Iowa Court Says Cell Company Properly Renewed Tower Lease

April 28, 2023 | Jennifer Harrington

The Iowa Supreme Court affirmed that a lessee could exercise their renewal option under the rental contract by only giving written notice even though a later paragraph stated that the rental payment would be due when the renewal option was exercised. The court found that the structure of the agreement and renewal option paragraph made the rental payment a term of performance, not a condition precedent to exercising the renewal option.

Facts

Plaintiffs’ predecessors and the defendant cellular company entered into a 30-year lease for a cellphone tower to be placed on plaintiffs’ land in 1988. The lease stated that the defendant could exercise an option to renew the lease for an additional 30 years. The option to renew paragraph required the defendant to give written notice to the plaintiffs at least 60 days prior to the expiration of the initial term. A later paragraph specified that the renewal rental payment associated with the option was to be made “in advance at the exercise of the option[.]” The deadline to exercise the option was September 14, 2018.

Plaintiffs became owners of land in 2009. On September 1, 2017, defendant sent a certified letter to the previous owners stating that they were exercising the renewal option. Defendant also provided a W-9 form and a direct deposit form and asked plaintiffs to complete and return them. Plaintiffs received this letter, but took no action on the W-9 or direct deposit requests. On September 11, 2018, defendant sent a letter directly to plaintiffs stating that defendant had already renewed the lease and citing a recent conversation between plaintiffs and defendant where plaintiffs informed the defendant they were now the owners of the land. This letter was sent with duplicates of the Form W-9 and direct deposit form that were sent in 2017. The letter stated, “Once we have these documents, we will be able to disburse the option rental payment to you.” Plaintiffs again took no action.

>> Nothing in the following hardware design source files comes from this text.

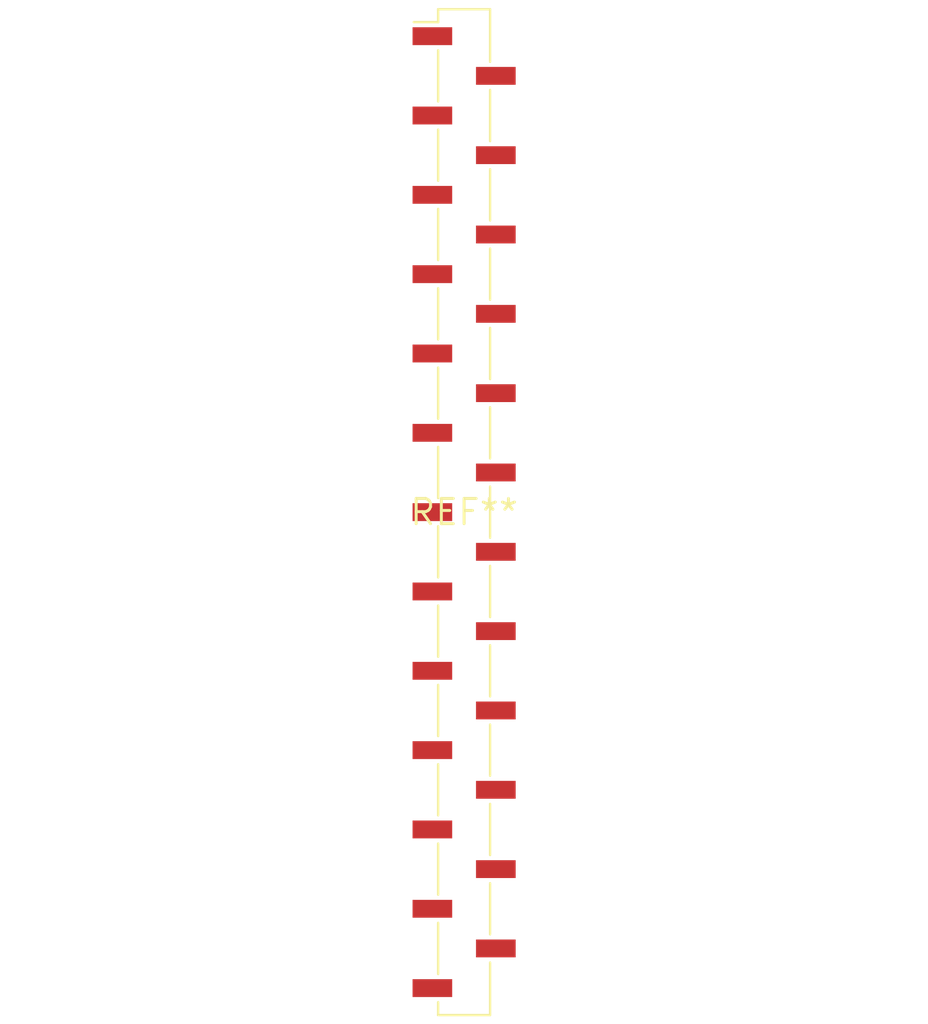
<source format=kicad_pcb>
(kicad_pcb (version 20240108) (generator pcbnew)

  (general
    (thickness 1.6)
  )

  (paper "A4")
  (layers
    (0 "F.Cu" signal)
    (31 "B.Cu" signal)
    (32 "B.Adhes" user "B.Adhesive")
    (33 "F.Adhes" user "F.Adhesive")
    (34 "B.Paste" user)
    (35 "F.Paste" user)
    (36 "B.SilkS" user "B.Silkscreen")
    (37 "F.SilkS" user "F.Silkscreen")
    (38 "B.Mask" user)
    (39 "F.Mask" user)
    (40 "Dwgs.User" user "User.Drawings")
    (41 "Cmts.User" user "User.Comments")
    (42 "Eco1.User" user "User.Eco1")
    (43 "Eco2.User" user "User.Eco2")
    (44 "Edge.Cuts" user)
    (45 "Margin" user)
    (46 "B.CrtYd" user "B.Courtyard")
    (47 "F.CrtYd" user "F.Courtyard")
    (48 "B.Fab" user)
    (49 "F.Fab" user)
    (50 "User.1" user)
    (51 "User.2" user)
    (52 "User.3" user)
    (53 "User.4" user)
    (54 "User.5" user)
    (55 "User.6" user)
    (56 "User.7" user)
    (57 "User.8" user)
    (58 "User.9" user)
  )

  (setup
    (pad_to_mask_clearance 0)
    (pcbplotparams
      (layerselection 0x00010fc_ffffffff)
      (plot_on_all_layers_selection 0x0000000_00000000)
      (disableapertmacros false)
      (usegerberextensions false)
      (usegerberattributes false)
      (usegerberadvancedattributes false)
      (creategerberjobfile false)
      (dashed_line_dash_ratio 12.000000)
      (dashed_line_gap_ratio 3.000000)
      (svgprecision 4)
      (plotframeref false)
      (viasonmask false)
      (mode 1)
      (useauxorigin false)
      (hpglpennumber 1)
      (hpglpenspeed 20)
      (hpglpendiameter 15.000000)
      (dxfpolygonmode false)
      (dxfimperialunits false)
      (dxfusepcbnewfont false)
      (psnegative false)
      (psa4output false)
      (plotreference false)
      (plotvalue false)
      (plotinvisibletext false)
      (sketchpadsonfab false)
      (subtractmaskfromsilk false)
      (outputformat 1)
      (mirror false)
      (drillshape 1)
      (scaleselection 1)
      (outputdirectory "")
    )
  )

  (net 0 "")

  (footprint "PinSocket_1x25_P2.00mm_Vertical_SMD_Pin1Left" (layer "F.Cu") (at 0 0))

)

</source>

On October 29, 2018, defendants sent plaintiffs a check for $31,494.02 which was the advanced rent minus required income tax withholding. Plaintiffs responded by sending back the check, stating that defendant did not properly exercise the renewal option since they had not paid rent when it attempted to exercise the option. The letter also stated that plaintiffs were willing to enter a new lease with defendant at a fair market value rental rate.

In June 2019 plaintiffs sued defendant. Plaintiffs wanted the removal of defendant’s cellphone tower, a declaration that the lease expired November 18, 2018, and fair market value rent from the expiration of the lease until the removal of the tower.

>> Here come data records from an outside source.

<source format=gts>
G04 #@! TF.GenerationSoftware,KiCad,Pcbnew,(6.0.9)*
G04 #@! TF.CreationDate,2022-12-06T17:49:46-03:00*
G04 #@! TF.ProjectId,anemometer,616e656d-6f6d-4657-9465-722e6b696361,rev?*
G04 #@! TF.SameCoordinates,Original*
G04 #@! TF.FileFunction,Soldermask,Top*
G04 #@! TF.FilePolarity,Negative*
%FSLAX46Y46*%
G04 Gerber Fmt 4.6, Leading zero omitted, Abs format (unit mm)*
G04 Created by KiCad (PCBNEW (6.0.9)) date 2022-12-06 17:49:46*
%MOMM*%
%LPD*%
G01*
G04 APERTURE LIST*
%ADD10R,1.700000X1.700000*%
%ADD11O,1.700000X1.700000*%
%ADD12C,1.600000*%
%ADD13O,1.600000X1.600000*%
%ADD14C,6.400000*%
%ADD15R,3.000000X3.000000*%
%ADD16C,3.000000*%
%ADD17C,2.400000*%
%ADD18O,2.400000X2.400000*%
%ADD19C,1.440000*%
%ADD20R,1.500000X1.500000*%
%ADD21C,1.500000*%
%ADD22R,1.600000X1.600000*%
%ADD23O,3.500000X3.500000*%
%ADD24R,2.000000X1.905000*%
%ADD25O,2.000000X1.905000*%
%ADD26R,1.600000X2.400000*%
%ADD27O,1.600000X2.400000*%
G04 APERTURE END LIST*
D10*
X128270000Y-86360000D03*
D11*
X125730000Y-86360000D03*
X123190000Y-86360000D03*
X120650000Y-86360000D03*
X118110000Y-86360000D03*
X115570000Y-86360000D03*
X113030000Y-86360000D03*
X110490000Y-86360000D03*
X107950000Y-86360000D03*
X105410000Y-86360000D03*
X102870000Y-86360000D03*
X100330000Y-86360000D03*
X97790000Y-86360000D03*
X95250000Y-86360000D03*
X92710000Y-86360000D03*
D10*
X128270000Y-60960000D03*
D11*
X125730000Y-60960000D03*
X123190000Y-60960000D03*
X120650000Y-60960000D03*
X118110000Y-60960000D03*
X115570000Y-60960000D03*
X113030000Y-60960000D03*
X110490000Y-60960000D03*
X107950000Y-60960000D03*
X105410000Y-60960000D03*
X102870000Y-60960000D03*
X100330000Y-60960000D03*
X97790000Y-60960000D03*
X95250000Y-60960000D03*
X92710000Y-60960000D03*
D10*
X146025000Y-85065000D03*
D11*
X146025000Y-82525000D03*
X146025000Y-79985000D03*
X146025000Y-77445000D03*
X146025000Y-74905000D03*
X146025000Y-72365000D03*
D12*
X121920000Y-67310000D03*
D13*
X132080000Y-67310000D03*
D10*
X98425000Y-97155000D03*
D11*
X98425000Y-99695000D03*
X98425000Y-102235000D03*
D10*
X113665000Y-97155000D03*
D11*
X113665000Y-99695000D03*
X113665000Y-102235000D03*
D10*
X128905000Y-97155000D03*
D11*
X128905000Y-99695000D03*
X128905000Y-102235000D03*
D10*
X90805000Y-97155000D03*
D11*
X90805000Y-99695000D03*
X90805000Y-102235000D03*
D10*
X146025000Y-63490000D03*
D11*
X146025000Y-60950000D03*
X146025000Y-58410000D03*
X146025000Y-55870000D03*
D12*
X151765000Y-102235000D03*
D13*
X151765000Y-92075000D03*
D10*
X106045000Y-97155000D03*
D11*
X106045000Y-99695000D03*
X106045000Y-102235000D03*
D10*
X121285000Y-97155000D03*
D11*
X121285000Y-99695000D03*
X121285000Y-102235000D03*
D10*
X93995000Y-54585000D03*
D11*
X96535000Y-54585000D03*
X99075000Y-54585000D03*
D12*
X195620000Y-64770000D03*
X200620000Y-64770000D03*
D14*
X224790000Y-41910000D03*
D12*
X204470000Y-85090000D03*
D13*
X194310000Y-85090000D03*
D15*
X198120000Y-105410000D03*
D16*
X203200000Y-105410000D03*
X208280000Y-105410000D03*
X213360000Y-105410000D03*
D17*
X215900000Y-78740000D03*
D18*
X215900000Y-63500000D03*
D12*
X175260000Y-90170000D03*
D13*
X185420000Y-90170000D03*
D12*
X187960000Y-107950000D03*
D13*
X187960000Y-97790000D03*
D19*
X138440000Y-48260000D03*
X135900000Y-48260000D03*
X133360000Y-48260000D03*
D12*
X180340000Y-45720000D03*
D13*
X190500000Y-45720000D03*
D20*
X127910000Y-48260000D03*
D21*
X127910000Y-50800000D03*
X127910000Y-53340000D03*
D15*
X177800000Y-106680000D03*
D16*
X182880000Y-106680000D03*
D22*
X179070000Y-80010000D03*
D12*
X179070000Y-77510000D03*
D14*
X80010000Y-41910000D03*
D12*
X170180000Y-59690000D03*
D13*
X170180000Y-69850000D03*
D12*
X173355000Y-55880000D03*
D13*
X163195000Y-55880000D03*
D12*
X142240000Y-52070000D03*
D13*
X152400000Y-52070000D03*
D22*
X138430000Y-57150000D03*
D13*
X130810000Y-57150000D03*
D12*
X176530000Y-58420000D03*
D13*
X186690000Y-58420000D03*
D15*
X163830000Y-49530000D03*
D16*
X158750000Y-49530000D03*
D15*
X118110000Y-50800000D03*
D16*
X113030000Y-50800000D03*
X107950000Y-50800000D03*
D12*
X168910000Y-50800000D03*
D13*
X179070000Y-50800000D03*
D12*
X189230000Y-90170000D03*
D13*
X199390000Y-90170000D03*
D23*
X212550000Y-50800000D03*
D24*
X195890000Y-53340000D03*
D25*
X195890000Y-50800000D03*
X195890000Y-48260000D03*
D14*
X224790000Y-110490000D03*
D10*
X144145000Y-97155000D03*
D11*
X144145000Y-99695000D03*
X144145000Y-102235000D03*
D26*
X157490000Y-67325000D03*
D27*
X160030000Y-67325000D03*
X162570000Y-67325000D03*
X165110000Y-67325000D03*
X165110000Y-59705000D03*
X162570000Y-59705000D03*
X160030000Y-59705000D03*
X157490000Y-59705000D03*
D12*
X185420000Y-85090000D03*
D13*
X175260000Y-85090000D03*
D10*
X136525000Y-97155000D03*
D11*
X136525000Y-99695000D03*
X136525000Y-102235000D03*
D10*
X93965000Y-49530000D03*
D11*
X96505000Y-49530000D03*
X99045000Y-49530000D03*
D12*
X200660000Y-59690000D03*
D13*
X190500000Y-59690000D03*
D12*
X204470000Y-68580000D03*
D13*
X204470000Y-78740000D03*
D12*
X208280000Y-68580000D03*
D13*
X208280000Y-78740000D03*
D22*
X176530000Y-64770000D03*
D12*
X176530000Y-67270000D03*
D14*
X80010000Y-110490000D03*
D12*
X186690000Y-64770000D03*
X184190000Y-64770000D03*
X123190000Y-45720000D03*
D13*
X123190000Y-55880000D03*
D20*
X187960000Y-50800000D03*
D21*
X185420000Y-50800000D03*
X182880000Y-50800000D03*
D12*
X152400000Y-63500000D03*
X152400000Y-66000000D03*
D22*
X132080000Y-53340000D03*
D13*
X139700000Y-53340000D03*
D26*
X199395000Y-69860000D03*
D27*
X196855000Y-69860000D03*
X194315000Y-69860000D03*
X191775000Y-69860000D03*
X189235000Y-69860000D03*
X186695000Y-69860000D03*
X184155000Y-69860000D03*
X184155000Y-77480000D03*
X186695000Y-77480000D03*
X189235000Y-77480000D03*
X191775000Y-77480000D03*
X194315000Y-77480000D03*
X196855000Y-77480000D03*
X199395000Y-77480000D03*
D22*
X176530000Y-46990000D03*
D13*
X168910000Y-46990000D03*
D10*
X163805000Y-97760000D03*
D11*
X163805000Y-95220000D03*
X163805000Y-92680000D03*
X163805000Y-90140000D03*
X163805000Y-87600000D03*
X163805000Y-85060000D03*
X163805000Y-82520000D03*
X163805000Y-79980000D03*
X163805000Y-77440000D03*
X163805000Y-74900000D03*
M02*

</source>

The district court ruled in favor of defendant, finding that defendant had renewed the rental option and was entitled to the terms found within the initial lease. Specifically, the 30-year rental payment required by the contract was $41,439.50.  Plaintiffs had presented evidence that a fair market rental for 30 years was now more than $200,000. The district court ruled that the renewal rental payment was not a condition precedent to exercising the option. Instead, the timing of the rental payment “was a term and condition under the renewed lease.” The plaintiffs appealed.  The Court of Appeals affirmed the district court finding that the rental payment was not a condition precedent to exercising the option. The plaintiffs continued their appeal to the Iowa Supreme Court.

Analysis

On appeal, the Iowa Supreme Court found that the renewal rental payment was not a condition precedent to the exercise of the option. The court noted that there is a difference between acceptance of a contract and performance of the contract. Acceptance must conform strictly to any requirements, but courts have a “more holistic view” of performance.  Since one must strictly conform to acceptance terms, they should be easily identified, and one should not need to scan the agreement “for other implied terms of acceptance.” Therefore, defendant only had to comply with the renewal option paragraph’s written notice requirement to accept the renewal option since there was no disclosure within that paragraph that anything else needed to be done.  

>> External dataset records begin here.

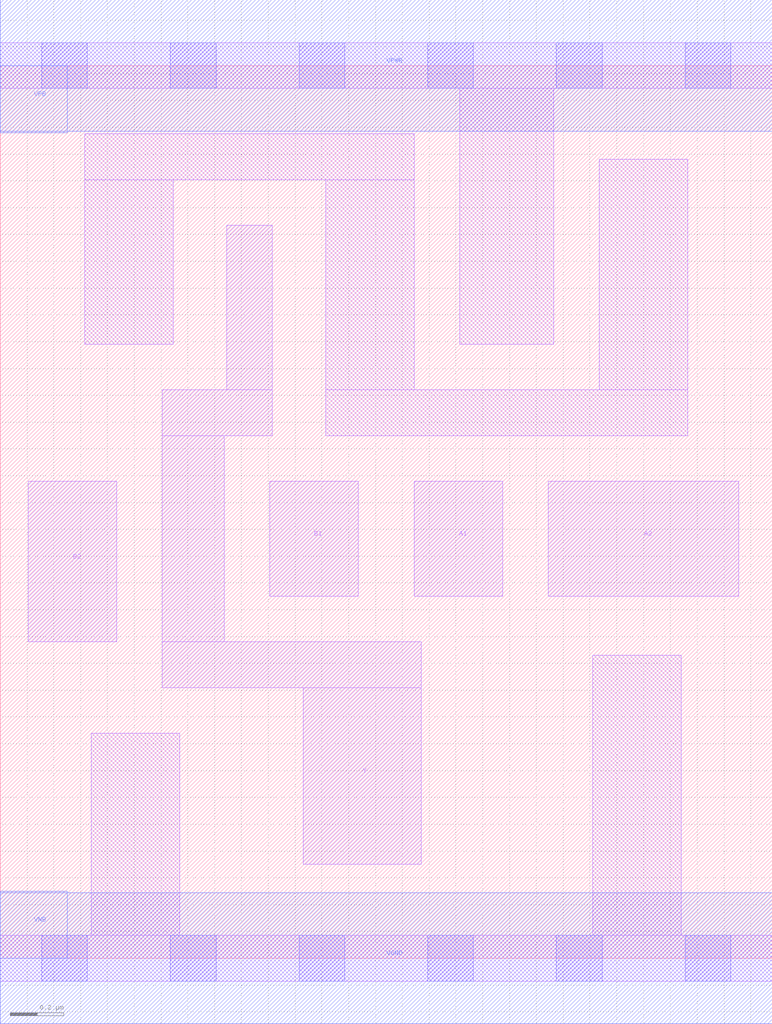
<source format=lef>
# Copyright 2020 The SkyWater PDK Authors
#
# Licensed under the Apache License, Version 2.0 (the "License");
# you may not use this file except in compliance with the License.
# You may obtain a copy of the License at
#
#     https://www.apache.org/licenses/LICENSE-2.0
#
# Unless required by applicable law or agreed to in writing, software
# distributed under the License is distributed on an "AS IS" BASIS,
# WITHOUT WARRANTIES OR CONDITIONS OF ANY KIND, either express or implied.
# See the License for the specific language governing permissions and
# limitations under the License.
#
# SPDX-License-Identifier: Apache-2.0

VERSION 5.5 ;
NAMESCASESENSITIVE ON ;
BUSBITCHARS "[]" ;
DIVIDERCHAR "/" ;
MACRO sky130_fd_sc_hs__a22oi_1
  CLASS CORE ;
  SOURCE USER ;
  ORIGIN  0.000000  0.000000 ;
  SIZE  2.880000 BY  3.330000 ;
  SYMMETRY X Y ;
  SITE unit ;
  PIN A1
    ANTENNAGATEAREA  0.279000 ;
    DIRECTION INPUT ;
    USE SIGNAL ;
    PORT
      LAYER li1 ;
        RECT 1.545000 1.350000 1.875000 1.780000 ;
    END
  END A1
  PIN A2
    ANTENNAGATEAREA  0.279000 ;
    DIRECTION INPUT ;
    USE SIGNAL ;
    PORT
      LAYER li1 ;
        RECT 2.045000 1.350000 2.755000 1.780000 ;
    END
  END A2
  PIN B1
    ANTENNAGATEAREA  0.279000 ;
    DIRECTION INPUT ;
    USE SIGNAL ;
    PORT
      LAYER li1 ;
        RECT 1.005000 1.350000 1.335000 1.780000 ;
    END
  END B1
  PIN B2
    ANTENNAGATEAREA  0.279000 ;
    DIRECTION INPUT ;
    USE SIGNAL ;
    PORT
      LAYER li1 ;
        RECT 0.105000 1.180000 0.435000 1.780000 ;
    END
  END B2
  PIN Y
    ANTENNADIFFAREA  0.624600 ;
    DIRECTION OUTPUT ;
    USE SIGNAL ;
    PORT
      LAYER li1 ;
        RECT 0.605000 1.010000 1.570000 1.180000 ;
        RECT 0.605000 1.180000 0.835000 1.950000 ;
        RECT 0.605000 1.950000 1.015000 2.120000 ;
        RECT 0.845000 2.120000 1.015000 2.735000 ;
        RECT 1.130000 0.350000 1.570000 1.010000 ;
    END
  END Y
  PIN VGND
    DIRECTION INOUT ;
    USE GROUND ;
    PORT
      LAYER met1 ;
        RECT 0.000000 -0.245000 2.880000 0.245000 ;
    END
  END VGND
  PIN VNB
    DIRECTION INOUT ;
    USE GROUND ;
    PORT
      LAYER met1 ;
        RECT 0.000000 0.000000 0.250000 0.250000 ;
    END
  END VNB
  PIN VPB
    DIRECTION INOUT ;
    USE POWER ;
    PORT
      LAYER met1 ;
        RECT 0.000000 3.080000 0.250000 3.330000 ;
    END
  END VPB
  PIN VPWR
    DIRECTION INOUT ;
    USE POWER ;
    PORT
      LAYER met1 ;
        RECT 0.000000 3.085000 2.880000 3.575000 ;
    END
  END VPWR
  OBS
    LAYER li1 ;
      RECT 0.000000 -0.085000 2.880000 0.085000 ;
      RECT 0.000000  3.245000 2.880000 3.415000 ;
      RECT 0.315000  2.290000 0.645000 2.905000 ;
      RECT 0.315000  2.905000 1.545000 3.075000 ;
      RECT 0.340000  0.085000 0.670000 0.840000 ;
      RECT 1.215000  1.950000 2.565000 2.120000 ;
      RECT 1.215000  2.120000 1.545000 2.905000 ;
      RECT 1.715000  2.290000 2.065000 3.245000 ;
      RECT 2.210000  0.085000 2.540000 1.130000 ;
      RECT 2.235000  2.120000 2.565000 2.980000 ;
    LAYER mcon ;
      RECT 0.155000 -0.085000 0.325000 0.085000 ;
      RECT 0.155000  3.245000 0.325000 3.415000 ;
      RECT 0.635000 -0.085000 0.805000 0.085000 ;
      RECT 0.635000  3.245000 0.805000 3.415000 ;
      RECT 1.115000 -0.085000 1.285000 0.085000 ;
      RECT 1.115000  3.245000 1.285000 3.415000 ;
      RECT 1.595000 -0.085000 1.765000 0.085000 ;
      RECT 1.595000  3.245000 1.765000 3.415000 ;
      RECT 2.075000 -0.085000 2.245000 0.085000 ;
      RECT 2.075000  3.245000 2.245000 3.415000 ;
      RECT 2.555000 -0.085000 2.725000 0.085000 ;
      RECT 2.555000  3.245000 2.725000 3.415000 ;
  END
END sky130_fd_sc_hs__a22oi_1
END LIBRARY

</source>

Further, the court noted that sometimes there is good reason to allow someone to accept a contract and immediately breach the same contract. The Court also noted that payment sometimes requires cooperation from the party receiving it, as it did here. Tax law required defendant to ensure that the plaintiffs were not subject to federal backup withholding. This is done using a W-9 form. Plaintiffs were uncooperative with supplying a completed W-9.   The Court found this demonstrated a legitimate reason for why the contract was structured to have the renewal payment as a performance term and not an acceptance condition.